[Records in a dataset]
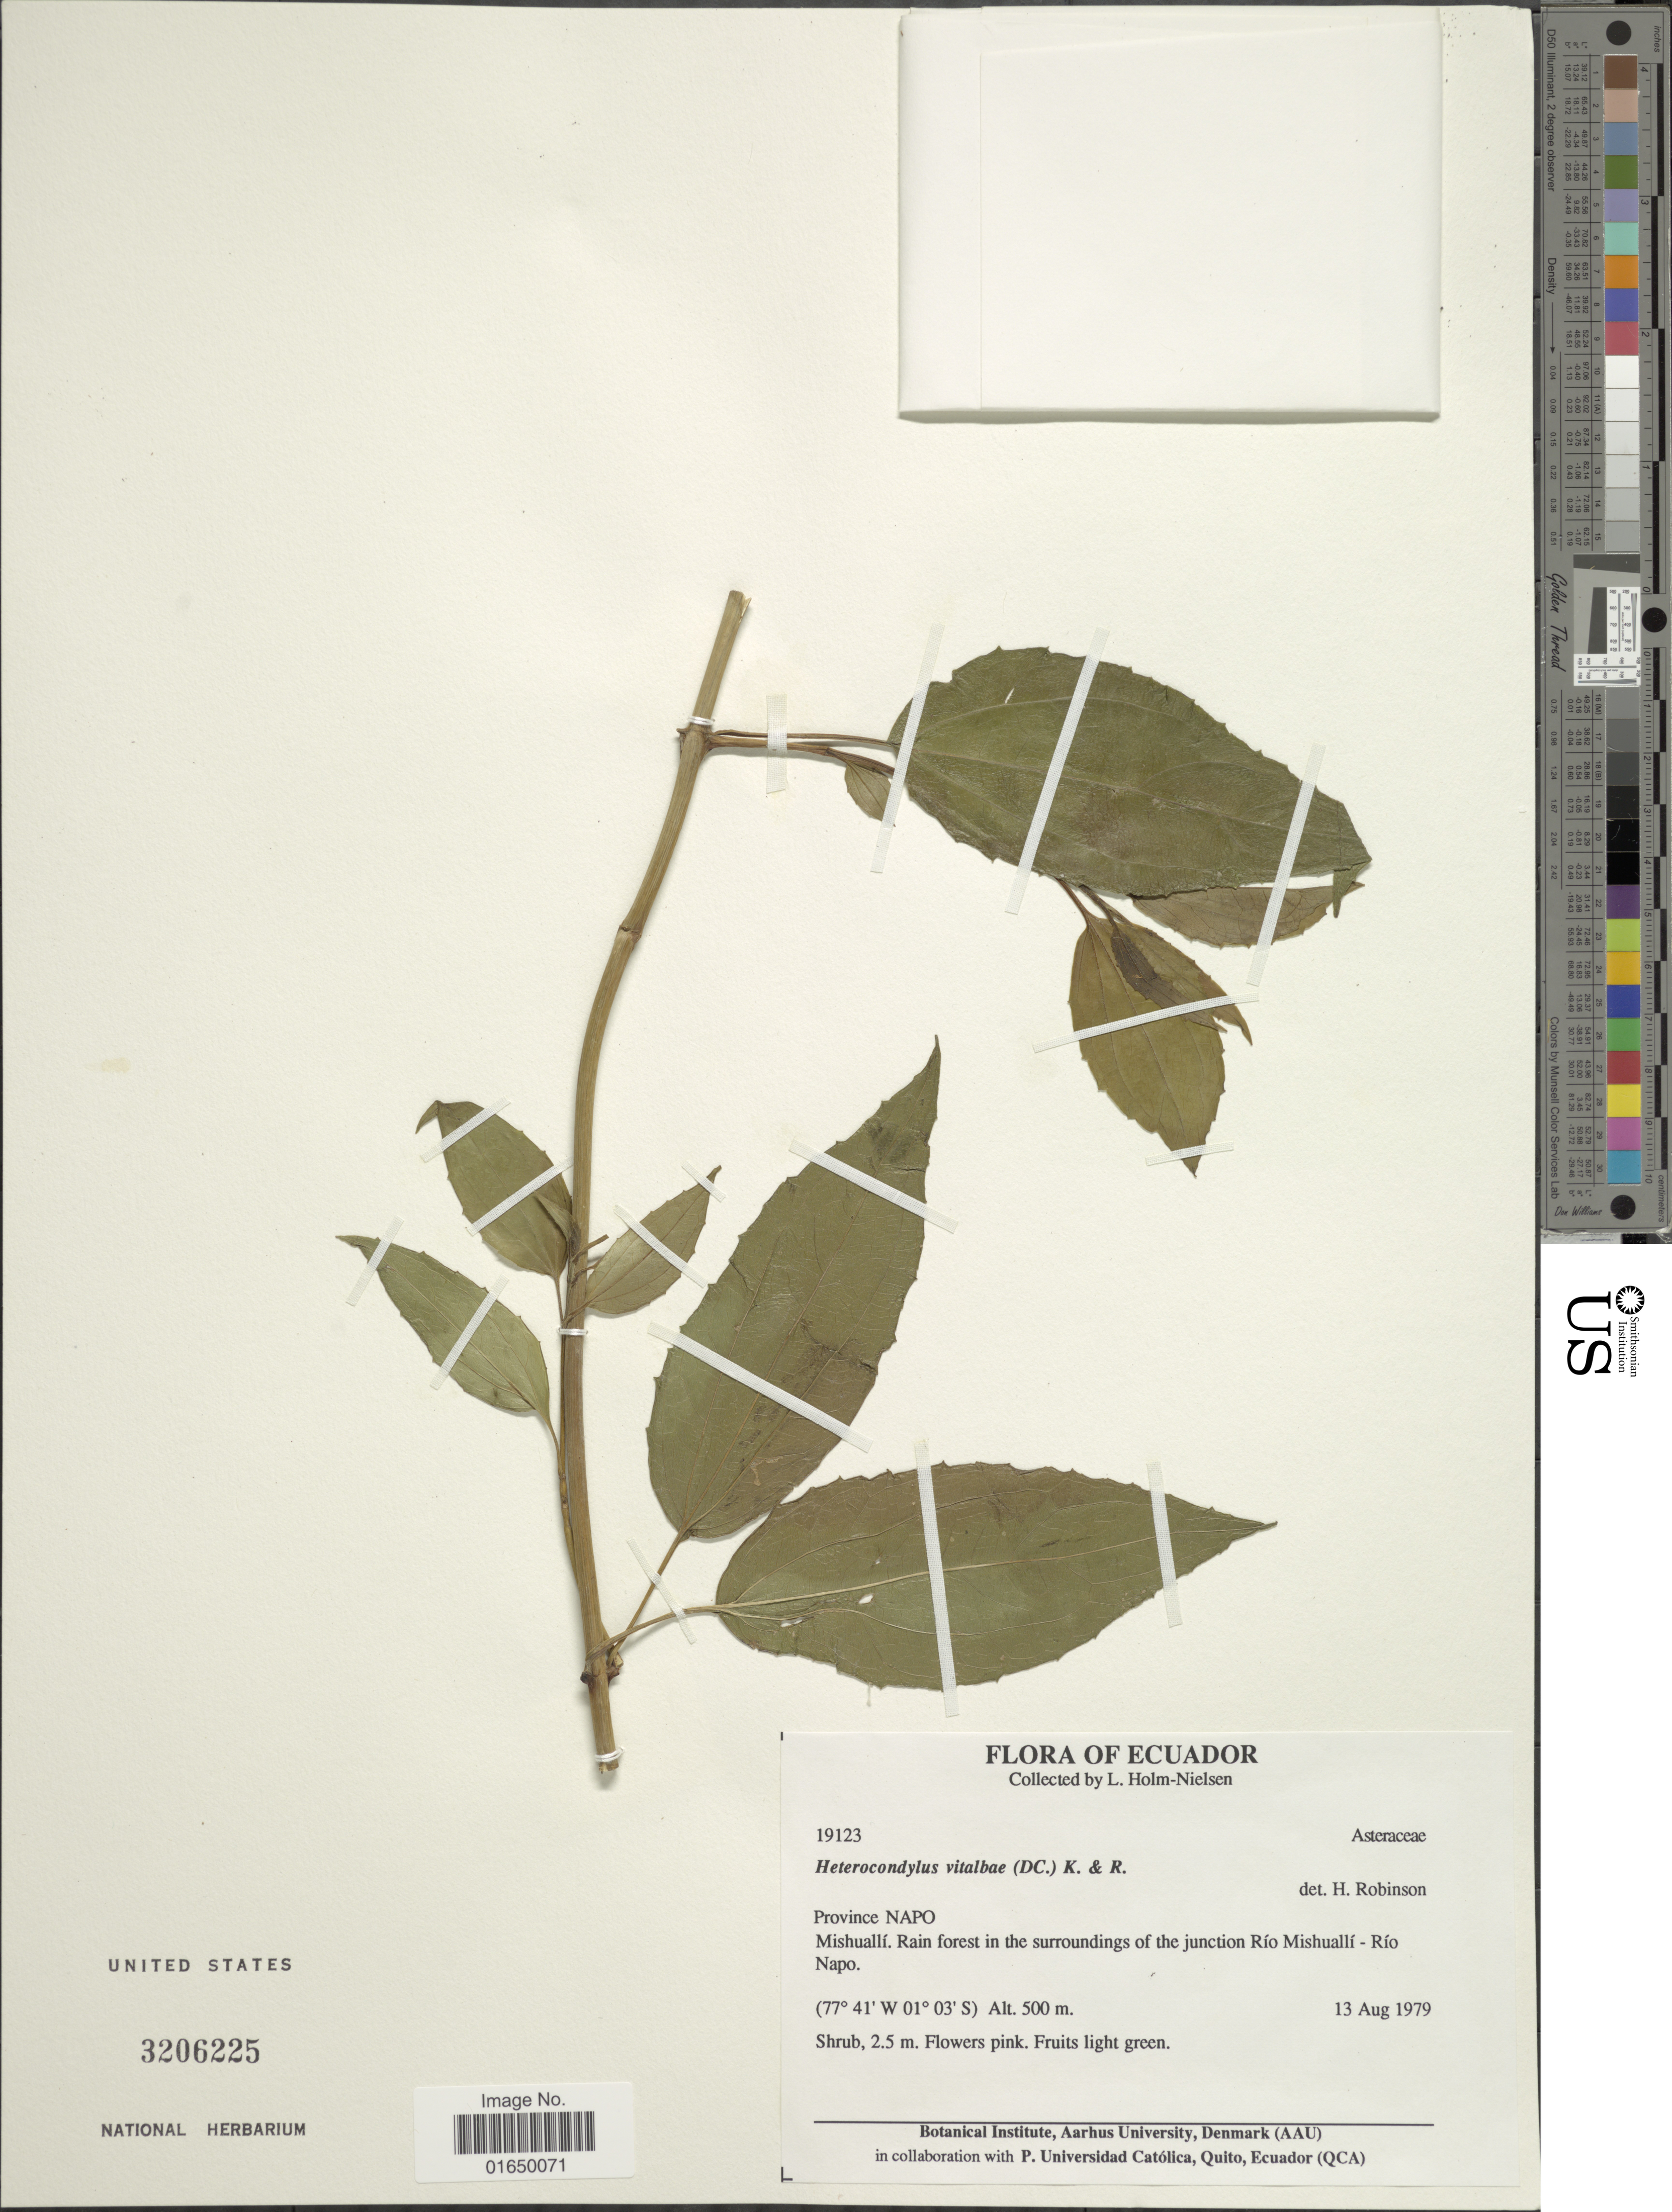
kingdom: Plantae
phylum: Tracheophyta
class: Magnoliopsida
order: Asterales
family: Asteraceae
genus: Heterocondylus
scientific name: Heterocondylus vitalbae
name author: (DC.) R.M. King & H. Rob.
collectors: L. B. Holm-Nielsen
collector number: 19123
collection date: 1979-08-13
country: Ecuador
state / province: Napo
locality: Mishuallí. Rain forest in the surrondings of the junction Río Mishuallí - Rio Napo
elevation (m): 500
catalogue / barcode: US 3206225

WHAT NEEDS TO BE DONE —
Reproduce all the rows above word for word, leaving out the pictures.

WRITTEN SOLUTION —
kingdom: Plantae
phylum: Tracheophyta
class: Magnoliopsida
order: Asterales
family: Asteraceae
genus: Heterocondylus
scientific name: Heterocondylus vitalbae
name author: (DC.) R.M. King & H. Rob.
collectors: L. B. Holm-Nielsen
collector number: 19123
collection date: 1979-08-13
country: Ecuador
state / province: Napo
locality: Mishuallí. Rain forest in the surrondings of the junction Río Mishuallí - Rio Napo
elevation (m): 500
catalogue / barcode: US 3206225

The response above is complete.